Hearhoovesthinkzebras · 10/06/2020 15:54

Surely the nurses, doctors and other medical staff who came back in the country's hour of need also left for good reasons?

How many came back?

Those that did came back because people's lives depended on them and then some of those returning hcps died as a result.

HipTightOnions · 10/06/2020 15:54

Hi Starcup!

It may be all we have to go on but I am wary of the inaccuracy of the press reporting. That figure does not mean what it appears to at first reading.

There’s definitely an agenda to deny the complicated reality of schools and blame teachers/unions when they point out the genuine difficulties.

Spirallingleaves · 10/06/2020 15:55

Fine. Teachers no longer want to do the job, it’s all too hard. No body understands what it’s like for them. Fair enough. Let’s give up now then.

Close schools, for the long term. Scrap the national curriculum. Make every teacher redundant on minimum possible terms. Hire out school space the same way you can hire a conference room at a hotel or a community centre. Give every parent a monetary grant to educate/look after their child (extra for children with SEN or other vulnerabilities) - either online school, with other parents in a coop, to put towards private school fees, hire a nanny/tutor/childminder, pay a grandparent to retire, whatever. Make it legal for groups of children to be together, scrap social distancing/bubble requirements and make it parent’s responsibility. It can’t be more of a joke than it currently is.

Ilovemyhairbeingstroked · 10/06/2020 15:55

Bring in the old style temporary classrooms that many schools ended up having for decades , it will give extra class room space then for the distancing- or utilise village halls etc , ease up on all the testing for primary’s to try and get teachers or TAs that have left back in and allow more vulnerable staff to wear PPE.

SunshineOutdoors · 10/06/2020 15:56

I've been wondering why the government can't make a plan to utilise currently empty buildings e.g. libraries, museums and draft in extra staff (trainee teachers?) to get a plan for opening with smaller classes on a temporary basis. It just doesn't seem acceptable to continue what seemed to be a short term, emergency measure now we know it could go on for months.
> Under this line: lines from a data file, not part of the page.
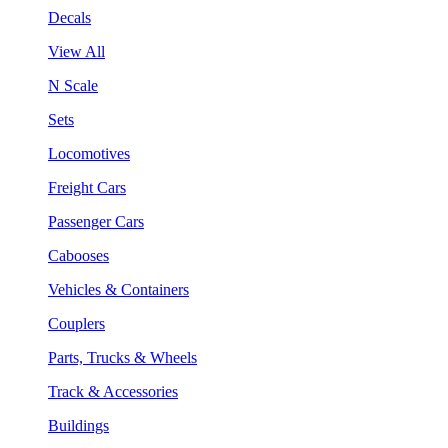
Decals
View All
N Scale
Sets
Locomotives
Freight Cars
Passenger Cars
Cabooses
Vehicles & Containers
Couplers
Parts, Trucks & Wheels
Track & Accessories
Buildings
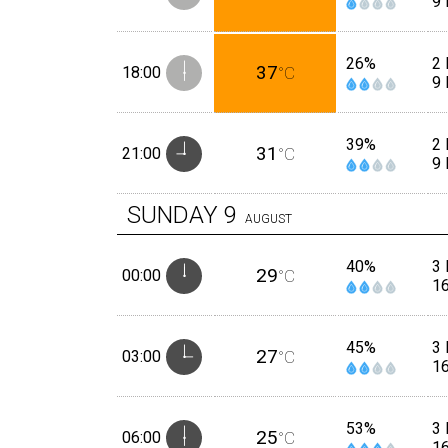
9
26%
2 
37
18:00
°C
9
39%
2 
31
21:00
°C
9
SUNDAY
9
AUGUST
40%
3 
29
00:00
°C
1
45%
3 
27
03:00
°C
1
53%
3 
25
06:00
°C
1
Appuskidu · 10/06/2020 15:57

Ask/beg teachers who left the profession to come back and help out, as they did with medics at the start of the crisis

Try it.

HipTightOnions · 10/06/2020 15:58

All this needs is the kind of can-do attitude

No, it needs much more than this. 32770 schools need to expand.

Hearhoovesthinkzebras · 10/06/2020 16:01

Have people taken leave of their senses?

Some of you are really calling for ransoms off the street to be drafted in to teach (????) your children, unsupervised, in various church halls and scout huts?
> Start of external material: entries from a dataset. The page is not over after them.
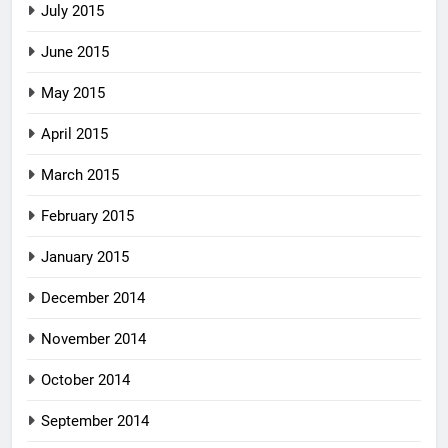
July 2015
June 2015
May 2015
April 2015
March 2015
February 2015
January 2015
December 2014
November 2014
October 2014
September 2014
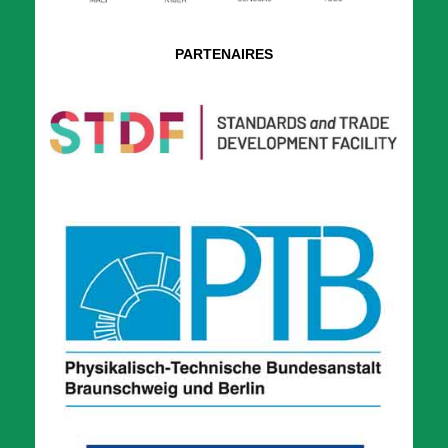
PARTENAIRES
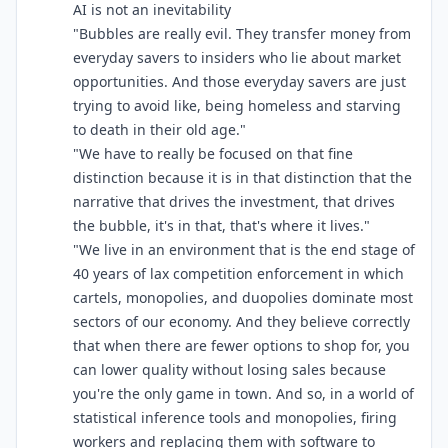
AI is not an inevitability
"Bubbles are really evil. They transfer money from
everyday savers to insiders who lie about market
opportunities. And those everyday savers are just
trying to avoid like, being homeless and starving
to death in their old age."
"We have to really be focused on that fine
distinction because it is in that distinction that the
narrative that drives the investment, that drives
the bubble, it's in that, that's where it lives."
"We live in an environment that is the end stage of
40 years of lax competition enforcement in which
cartels, monopolies, and duopolies dominate most
sectors of our economy. And they believe correctly
that when there are fewer options to shop for, you
can lower quality without losing sales because
you're the only game in town. And so, in a world of
statistical inference tools and monopolies, firing
workers and replacing them with software to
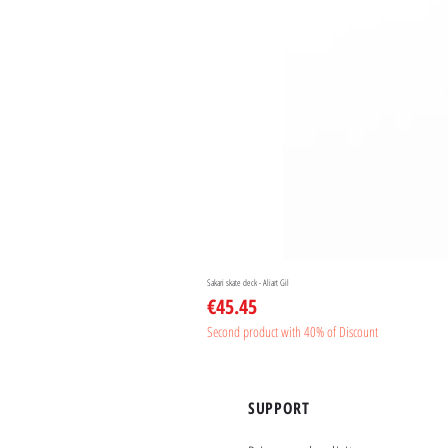
Sakari skate deck - Aliart Gil
Price
€45.45
Second product with 40% of Discount
SUPPORT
Sure. What could possibly go wrong.

Hearhoovesthinkzebras · 10/06/2020 16:02

*ransoms = randoms

pfrench · 10/06/2020 16:02

Bring in the old style temporary classrooms that many schools ended up having for decades

There aren't enough temporary classrooms or portacabins in the country to do the job. There isn't the space to put them because school grounds were sold off.

pfrench · 10/06/2020 16:03

Some of you are really calling for ransoms off the street to be drafted in to teach (????) your children, unsupervised, in various church halls and scout huts?

Because it's piss easy, anyone can do it. Ahem.